Sono piena di domande per loro, sono assetata, curiosa di scoprire come le donne vivono la loro quotidianità nel Rojava, al di là della guerra, seguendo quella che le donne curde chiamano la propria ideologia, utilizzando una parola che da noi è desueta, e che richiama connotazioni negative, ma che invece per loro ha la potenza di un faro, di una direzione cui volgersi per costruire il mondo in cui scegliere di vivere.

Sono le stesse donne curde a sottolineare come la resistenza armata delle donne del Rojava non sarebbe possibile senza questa profonda trasformazione sociale, senza la presa di coscienza della condizione femminile nella società patriarcale e il suo superamento nella pratica.

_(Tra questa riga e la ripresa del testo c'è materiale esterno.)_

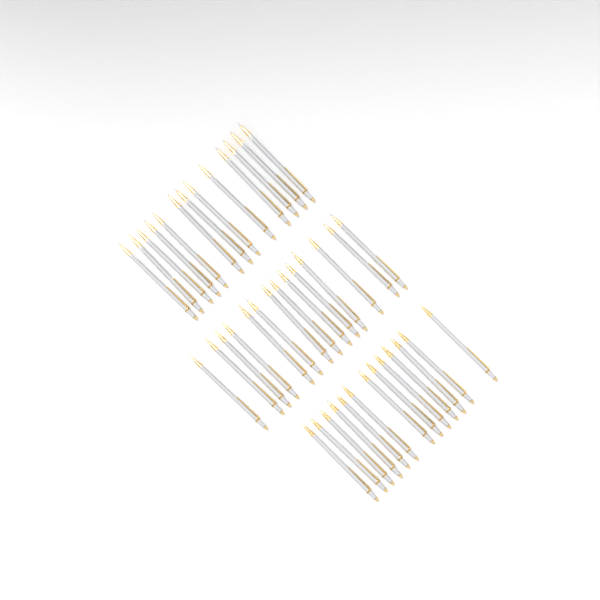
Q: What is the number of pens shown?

A questo proposito, chiudo citando l’intervento della presidente di Uiki Onlus alla recente presentazione del libro di Sakiné a Roma: “Le donne curde, accanto agli uomini non dimentichiamolo, sono scese nel campo di battaglia e si sono misurate contro le forze dello Stato Islamico pronte a uccidere o morire. Il mondo le ha acclamate ma se non avessero avuto coscienza di sé, del sistema sociale che stanno costruendo e, d’altra parte, conoscenza profonda delle motivazioni che muovono gli invasori, non avrebbero mai imbracciato un’arma. Ci tengo a sottolineare nuovamente il punto essenziale da cogliere: è l’atto del decidere in sé. Battersi è stato un passo obbligato per le donne di Kobane.”

Viola – 20/02/2015


Le donne guerrigliere mi hanno sempre affascinata per la forza e la determinazione che esprimono. Nel caso delle compagne kurde c’è, per me, qualcosa in più che mi risuona. Sia per la forza della relazione femminista tra di loro, che è evidente nelle immagini e nei video, sia perché, nel caso del Rojava in particolare, le immagino profondamente consapevoli del fatto che stiano sparando contro degli stupratori e trafficanti di donne rese schiave. E’ un di più che mi risuona profondamente. Gli uomini nelle guerre e nelle imprese di conquista hanno sempre usato anche lo stupro come arma, ma di solito non vengono ammazzati DALLE DONNE per questa ragione.